# require UPS for 25 computers



## harikrishnat (Nov 15, 2006)

hi everyone 
    in our office we are buying 25 computers and  we planned for buying UPS for each system. is it good.   

    if i want one online UPS for all 25 systems what is the power rating i should look for


----------



## rohanbee (Nov 16, 2006)

Well my office has an APc one and i think we are running around 8 computers......back up is good and so is its functioning.

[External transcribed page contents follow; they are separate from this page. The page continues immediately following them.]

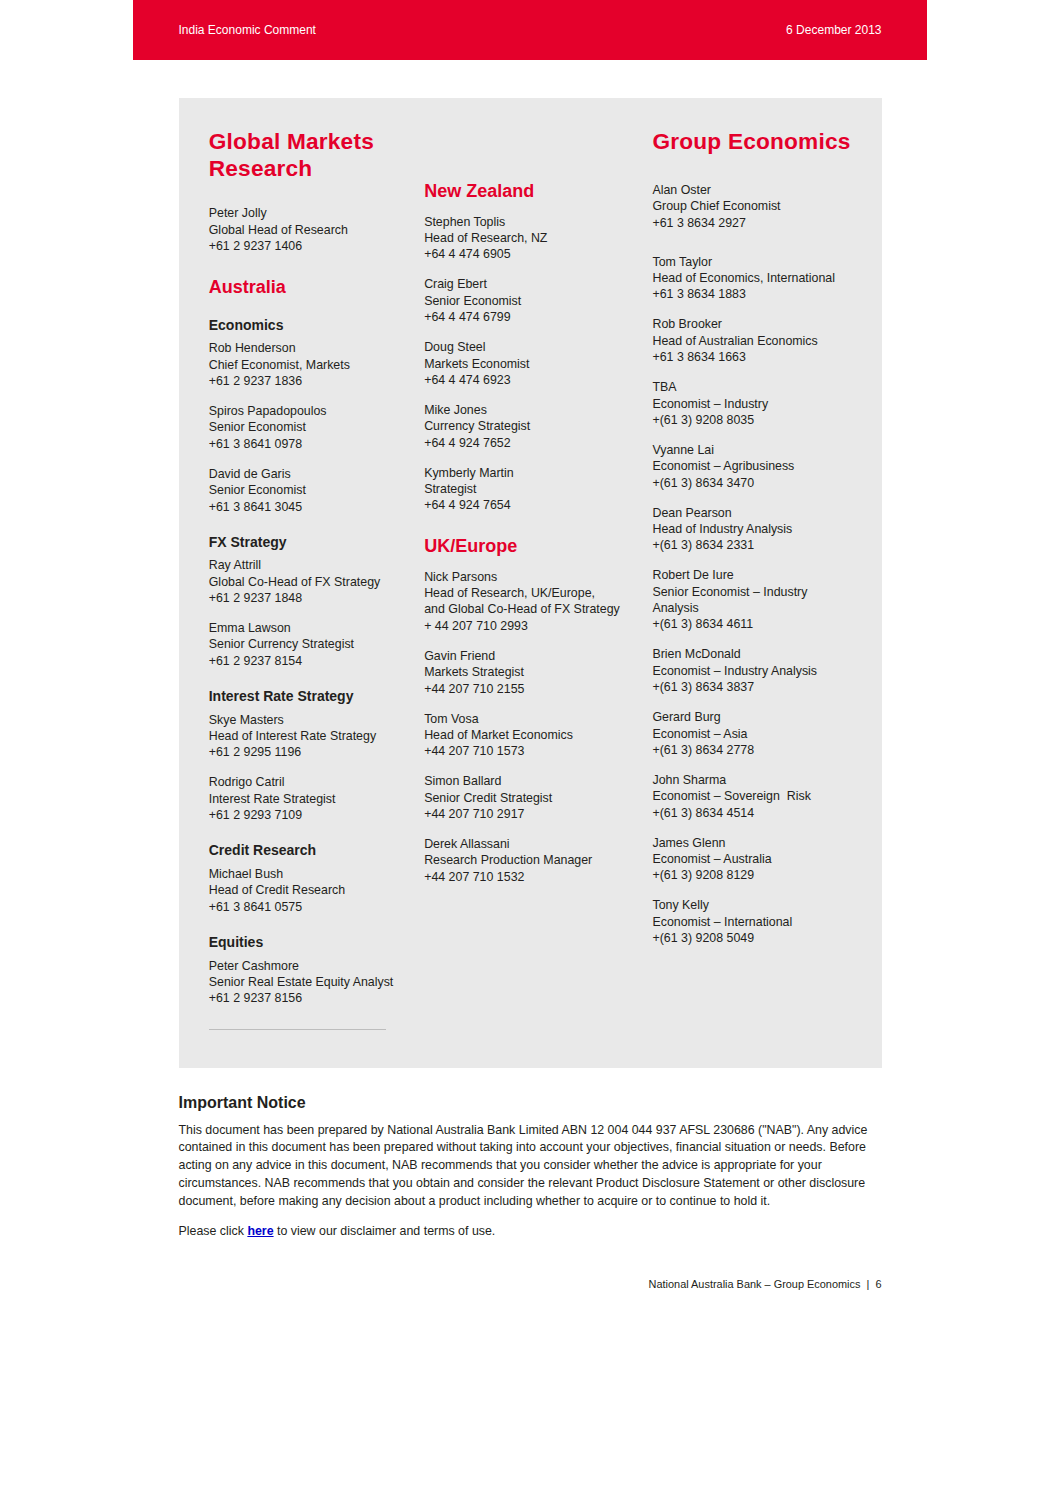India Economic Comment
6 December 2013
Global Markets Research
Peter Jolly Global Head of Research +61 2 9237 1406
Australia
Economics
Rob Henderson Chief Economist, Markets +61 2 9237 1836
Spiros Papadopoulos Senior Economist +61 3 8641 0978
David de Garis Senior Economist +61 3 8641 3045
FX Strategy
Ray Attrill Global Co-Head of FX Strategy +61 2 9237 1848
Emma Lawson Senior Currency Strategist +61 2 9237 8154
Interest Rate Strategy
Skye Masters Head of Interest Rate Strategy +61 2 9295 1196
Rodrigo Catril Interest Rate Strategist +61 2 9293 7109
Credit Research
Michael Bush Head of Credit Research +61 3 8641 0575
Equities
Peter Cashmore Senior Real Estate Equity Analyst +61 2 9237 8156
New Zealand
Stephen Toplis Head of Research, NZ +64 4 474 6905
Craig Ebert Senior Economist +64 4 474 6799
Doug Steel Markets Economist +64 4 474 6923
Mike Jones Currency Strategist +64 4 924 7652
Kymberly Martin Strategist +64 4 924 7654
UK/Europe
Nick Parsons Head of Research, UK/Europe, and Global Co-Head of FX Strategy + 44 207 710 2993
Gavin Friend Markets Strategist +44 207 710 2155
Tom Vosa Head of Market Economics +44 207 710 1573
Simon Ballard Senior Credit Strategist +44 207 710 2917
Derek Allassani Research Production Manager +44 207 710 1532
Group Economics
Alan Oster Group Chief Economist +61 3 8634 2927
Tom Taylor Head of Economics, International +61 3 8634 1883
Rob Brooker Head of Australian Economics +61 3 8634 1663
TBA Economist – Industry +(61 3) 9208 8035
Vyanne Lai Economist – Agribusiness +(61 3) 8634 3470
Dean Pearson Head of Industry Analysis +(61 3) 8634 2331
Robert De Iure Senior Economist – Industry Analysis +(61 3) 8634 4611
Brien McDonald Economist – Industry Analysis +(61 3) 8634 3837
Gerard Burg Economist – Asia +(61 3) 8634 2778
John Sharma Economist – Sovereign Risk +(61 3) 8634 4514
James Glenn Economist – Australia +(61 3) 9208 8129
Tony Kelly Economist – International +(61 3) 9208 5049
Important Notice
This document has been prepared by National Australia Bank Limited ABN 12 004 044 937 AFSL 230686 ("NAB"). Any advice contained in this document has been prepared without taking into account your objectives, financial situation or needs. Before acting on any advice in this document, NAB recommends that you consider whether the advice is appropriate for your circumstances. NAB recommends that you obtain and consider the relevant Product Disclosure Statement or other disclosure document, before making any decision about a product including whether to acquire or to continue to hold it.
Please click here to view our disclaimer and terms of use.
National Australia Bank – Group Economics | 6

Maybe the best would be to call them up and let them assess your requirements.


----------



## Eazy (Nov 16, 2006)

go to this page of APC and from there go to UPS and fill in your computer details and you will get an answer ...

*www.apcc.com/sizing/selectors.cfm


----------



## harikrishnat (Nov 16, 2006)

thanks u for the link


----------



## rohanbee (Nov 17, 2006)

Still would suggest a technician to do a proper assesment and then on the basis of that you can check the net,,,,


----------



## Eazy (Nov 18, 2006)

rohanbee said:
			
		

> Still would suggest a technician to do a proper assesment and then on the basis of that you can check the net,,,,



If you want to check with an APC rep then you can do that from this link - click on "Chat with Support Agent". 

*www.apcc.com/support/index.cfm

When I bought my last APC UPS I phoned their local office and they put me in touch with their Agent for my area and this person was extremely helpful. Gave me a lot of info and a contact of where I could buy the UPS.


----------